(WHAT TO WORK ON) Please keep the pictures out and write out exactly the lines from the first in the data below through the one containing "Table 1 US scoring", both included.

(INFORMATION SUPPLIED)
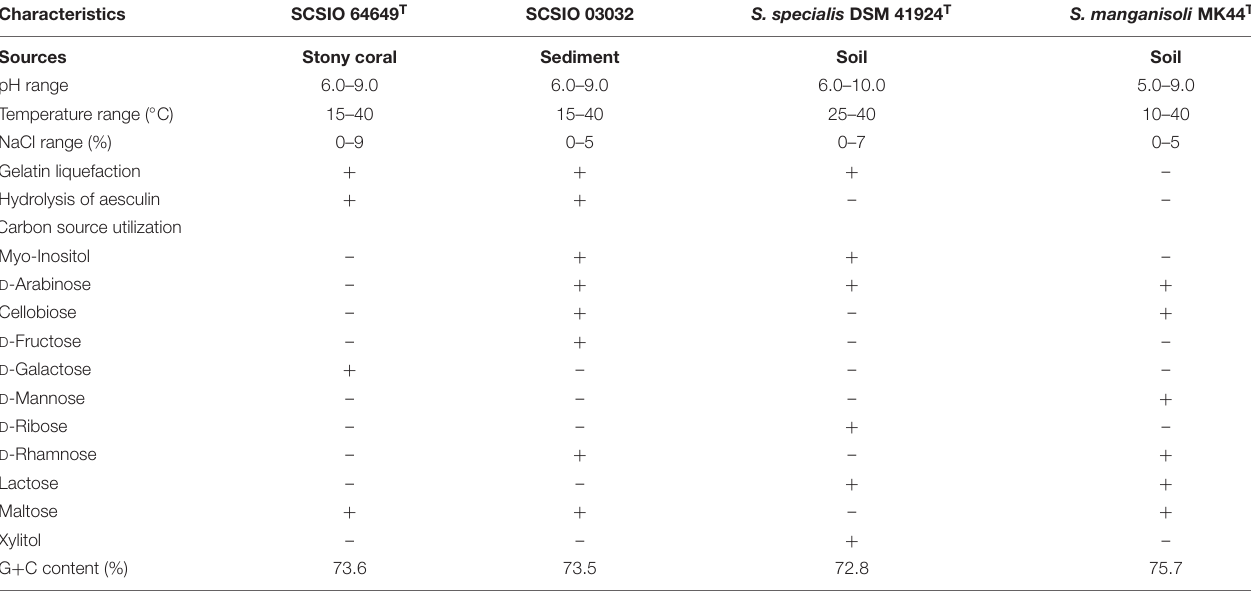
TABLE 2 | Phenotypic properties that distinguish strains SCSIO 64649 T and SCSIO 03032 from their closest phylogenomic relatives. Characteristics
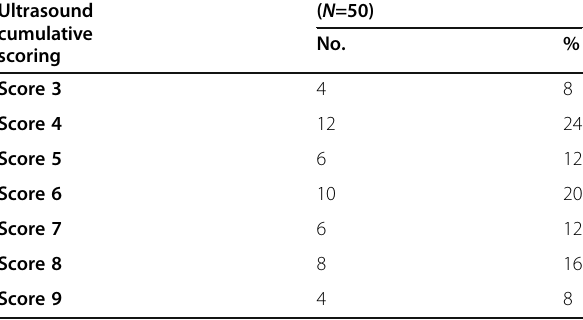
Table 1 US scoring of liver fibrosis among the studied cases Ultrasound cumulative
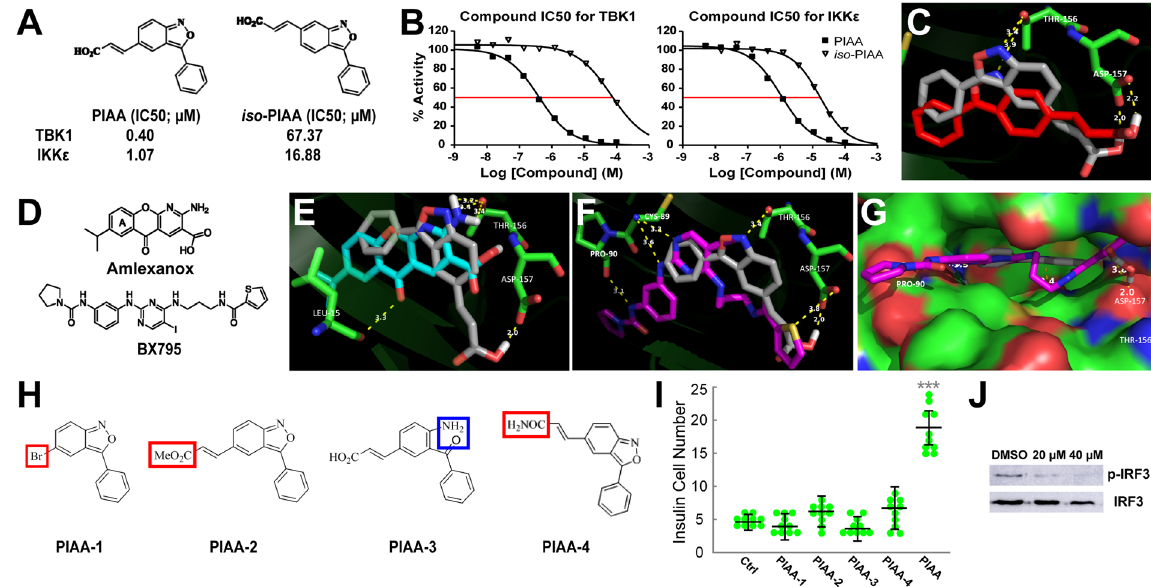
Figure 2. Kinase profiling, molecular docking, and structure-activity relationship analyses reveal selectivity of the TBK1/IKK ε inhibitors. ( A , B ) Chemical structures and kinase profiling of PIAA and iso -PIAA. Dose responses of PIAA and iso -PIAA were generated to determine the potency of the inhibitors (IC 50 ). ( C ) Ball and stick model of PIAA (grey) and iso -PIAA (red) docked into the binding pocket of TBK1. PIAA adapts a docked pose that has its isoxazole nitrogen and carboxylate moieties engaged in stronger interactions, relative to the same moieties on iso -PIAA, with THR-156 and ASP-157 at the active site of TBK1. ( D ) Chemical structures of amlexanox and BX795. ( E – G ) Molecular docking simulations showing interactions of TBK1/IKK ε -Is and TBK1. Ball and stick model of PIAA (grey), amlexanox (blue), and BX795 (purple) docked into the binding pocket of TBK1 ( E and F ). Space filling model of PIAA (grey) and BX795 (purple) docked into the binding pocket of TBK1 ( G ). The core moieties of PIAA, amlexanox, and BX795 all bound within an unvaried region of the kinase domain of TBK1, while the urea moiety of BX795 extends toward the outer rim of the TBK1 kinase domain and interacts with the carbonyl group of Pro-90. Specifically, the carboxylate moieties of PIAA and amlexanox are placed next to the carboxylate side chain of ASP-157 buried in the TBK1 active site, forming a strong low-barrier H-bonding between these two carboxylate groups. ( H ) Chemical structures of four PIAA analogs. The moieties that were replaced and different from the original PIAA structure are marked in red (PIAA-1, PIAA-2, and PIAA-4) or blue (PIAA-3). ( I ) Quantification of the number (mean ± SD) of total regenerated β -cells at 48 hpa treated with DMSO, PIAA-1, PIAA-2, PIAA-3, PIAA-4, and PIAA,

(RESPONSE AREA)
TABLE 2 | Phenotypic properties that distinguish strains SCSIO 64649 T and SCSIO 03032 from their closest phylogenomic relatives. Characteristics
Table 1 US scoring of liver fibrosis among the studied cases Ultrasound cumulative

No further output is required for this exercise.